Am Devisenmarkt stürzte die britische Währung als erste Reaktionen um mehr als neun Prozent auf 1,33 Dollar ab. Damit fiel das Pfund auf den tiefsten Stand seit drei Jahrzenten. Auch die Kurse der britischen Banken brachen ein. An der Börse in der ehemaligen britischen Kronkolonie Hongkong ging es am Freitagmorgen zweistellig abwärts.
Doch wie geht es nun weiter? Was sind die Folgen des Brexit und was wird passieren?
Tatsächlicher Brexit kann noch Jahre dauern
"Der Austritt wird durch Artikel 50 des Vertrags über die Arbeitsweise der Europäischen Union geregelt. Dort wird eine Frist von zwei Jahren genannt, die jedoch erst beginnt, wenn die britische Regierung die EU offiziell über den Austrittsbeschluss informiert. Es ist also möglich, dass sich die Verhandlungen über zwei Jahre und länger hinziehen", erklärt Interims-Lehrstuhlinhaberin für Europa- und Mehrebenen-Politik an der Uni Köln, Dr. Aleksandra Maatsch, im Gespräch mit unserer Redaktion.
Das Ergebnis des Referendums initiiere laut Maatsch also nicht automatisch die Prozedur des Austritts: "Die wird erst aktiviert, nachdem der Premierminister den entsprechenden Antrag stellt. Über Details lässt sich noch nicht viel sagen, weil es der erste Austritt wäre", so Maatsch.
Die in Artikel 50 verankerte Option, statt eines Austritts einen neuen Deal mit der EU zu verhandeln, sei angesichts des Ergebnisses nicht mehr wahrscheinlich.
Für Europa sei der Brexit eine grosse Herausforderung. Mit einer ähnlichen Situation sei die EU bisher noch nicht konfrontiert worden.
Brexit könnte Krise in Europa verschärfen
"Mittelfristig könnte das Referendum die Krise in Europa verschärfen", sagt Maatsch. Europa habe sich nach der Wirtschaftskrise noch nicht wieder erholt, das Vertrauen in die EU und die europäischen Institutionen sei gesunken. "Wichtig ist, dass die EU jetzt mit einer Stimme spricht", betont Maatsch.
Der Brexit habe gezeigt, dass Grossbritannien sehr tief gespalten ist. Laut Maatsch betreffe das sowohl die Zivilgesellschaft als auch die Politiker.
"Die Hälfte der Gesellschaft ist mit der heutigen Entscheidung tief unzufrieden", sagt Maatsch. So zum Beispiel die Schotten. Deren Regierungschefin Nicola Sturgeon sieht die Zukunft ihres Landes trotzdem als Teil der EU. Laut Maatsch ist ein erneutes Unabhängigkeitsreferendum der Schotten möglich.
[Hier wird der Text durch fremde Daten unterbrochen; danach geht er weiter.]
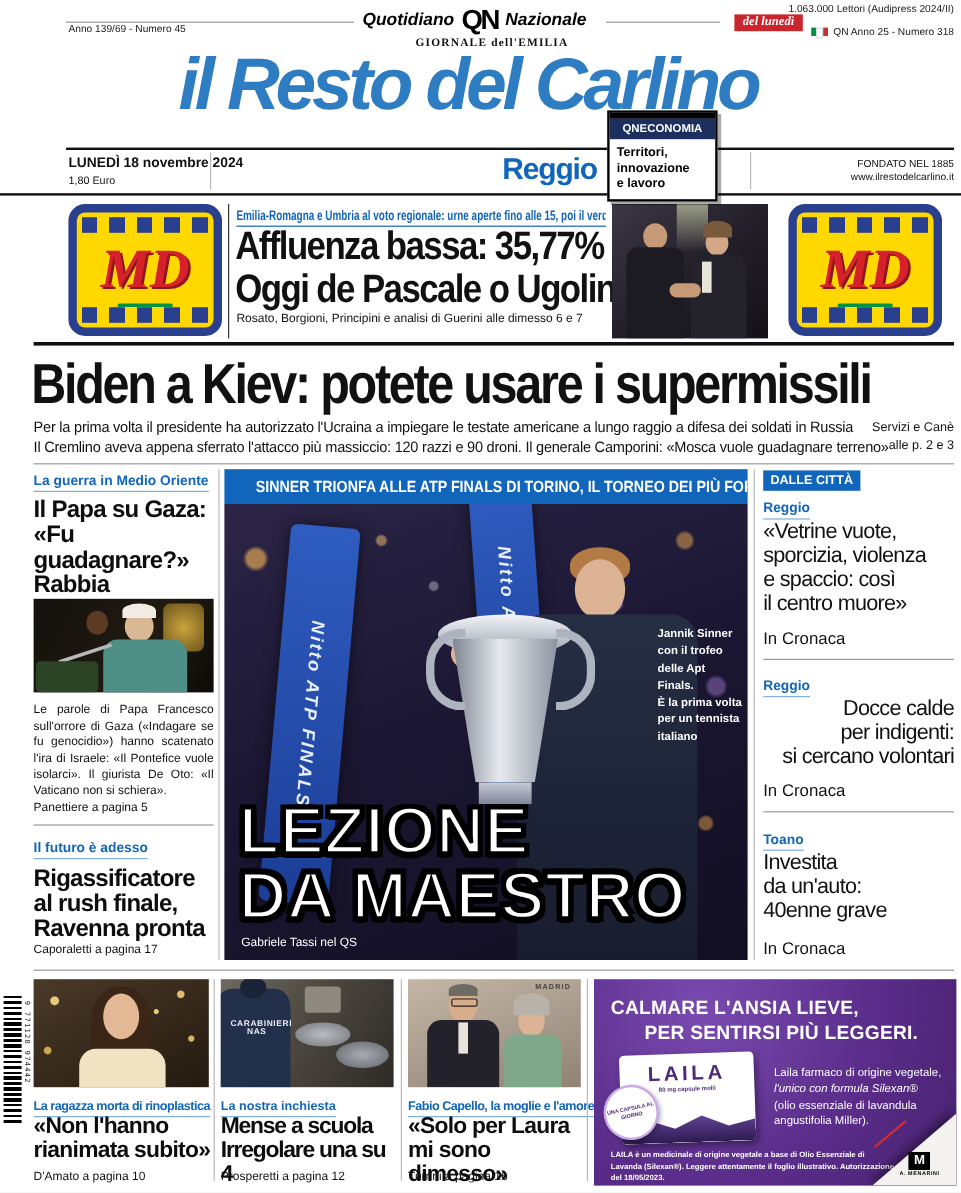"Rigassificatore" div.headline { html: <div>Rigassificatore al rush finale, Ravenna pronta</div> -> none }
Nun treffen in Luxemburg die Aussenminister der sechs EU-Gründer Deutschland, Frankreich, Italien, Niederlande, Belgien und Luxemburg zusammen. Laut Maatsch werde erst einmal auf EU-Ebene diskutiert, wie man auf das Ergebnis reagieren solle. "Erst im zweiten Schritt wird man mit der Vorbereitung der eigentlichen Austrittsprozedur beginnen", so die Politologin.